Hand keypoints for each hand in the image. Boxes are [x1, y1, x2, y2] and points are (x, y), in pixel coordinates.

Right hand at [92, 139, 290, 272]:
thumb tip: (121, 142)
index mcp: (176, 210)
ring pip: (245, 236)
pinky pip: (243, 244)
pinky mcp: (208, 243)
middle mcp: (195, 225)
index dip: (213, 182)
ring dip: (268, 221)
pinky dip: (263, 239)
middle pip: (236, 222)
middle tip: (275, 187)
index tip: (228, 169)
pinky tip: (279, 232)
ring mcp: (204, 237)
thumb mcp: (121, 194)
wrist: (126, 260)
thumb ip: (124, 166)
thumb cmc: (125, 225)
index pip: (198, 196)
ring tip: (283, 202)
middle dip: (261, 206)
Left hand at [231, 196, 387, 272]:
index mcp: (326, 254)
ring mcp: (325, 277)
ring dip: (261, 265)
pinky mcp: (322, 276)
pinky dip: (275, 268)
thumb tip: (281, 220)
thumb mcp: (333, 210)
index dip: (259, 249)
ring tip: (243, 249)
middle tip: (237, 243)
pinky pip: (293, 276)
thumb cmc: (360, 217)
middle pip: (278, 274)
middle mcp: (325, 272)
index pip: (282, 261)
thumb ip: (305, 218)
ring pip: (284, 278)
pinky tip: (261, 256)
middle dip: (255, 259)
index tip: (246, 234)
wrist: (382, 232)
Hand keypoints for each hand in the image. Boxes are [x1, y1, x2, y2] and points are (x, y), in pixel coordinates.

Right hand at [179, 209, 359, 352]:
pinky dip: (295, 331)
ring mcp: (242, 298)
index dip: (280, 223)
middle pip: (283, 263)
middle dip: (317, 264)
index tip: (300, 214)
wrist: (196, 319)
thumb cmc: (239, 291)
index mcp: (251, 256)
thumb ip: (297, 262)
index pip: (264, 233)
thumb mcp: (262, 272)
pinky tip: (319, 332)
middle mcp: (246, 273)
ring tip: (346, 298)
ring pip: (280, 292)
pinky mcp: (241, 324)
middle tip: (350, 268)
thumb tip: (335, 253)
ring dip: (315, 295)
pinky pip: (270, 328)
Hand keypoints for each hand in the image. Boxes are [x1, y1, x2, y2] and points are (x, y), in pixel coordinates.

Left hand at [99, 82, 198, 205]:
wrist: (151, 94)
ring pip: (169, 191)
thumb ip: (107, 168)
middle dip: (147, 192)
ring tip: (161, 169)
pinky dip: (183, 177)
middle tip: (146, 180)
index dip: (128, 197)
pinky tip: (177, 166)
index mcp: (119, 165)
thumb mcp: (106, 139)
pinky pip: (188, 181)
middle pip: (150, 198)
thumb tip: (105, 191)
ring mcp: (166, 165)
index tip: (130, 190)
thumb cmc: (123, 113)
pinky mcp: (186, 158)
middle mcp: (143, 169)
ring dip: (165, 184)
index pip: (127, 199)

# [REQUIRED WORK]
Using the listing above, return word for word each line from the one that has "wrist: (382, 232)" through the one that has "wrist: (196, 319)", and no line outside that range.

# [EXERCISE RESPONSE]
wrist: (382, 232)
Hand keypoints for each hand in the image. Boxes are [x1, y1, x2, y2] and points are (x, y), in pixel coordinates.

Right hand at [179, 209, 359, 352]:
pinky dip: (295, 331)
ring mcp: (242, 298)
index dip: (280, 223)
middle pip: (283, 263)
middle dip: (317, 264)
index tip: (300, 214)
wrist: (196, 319)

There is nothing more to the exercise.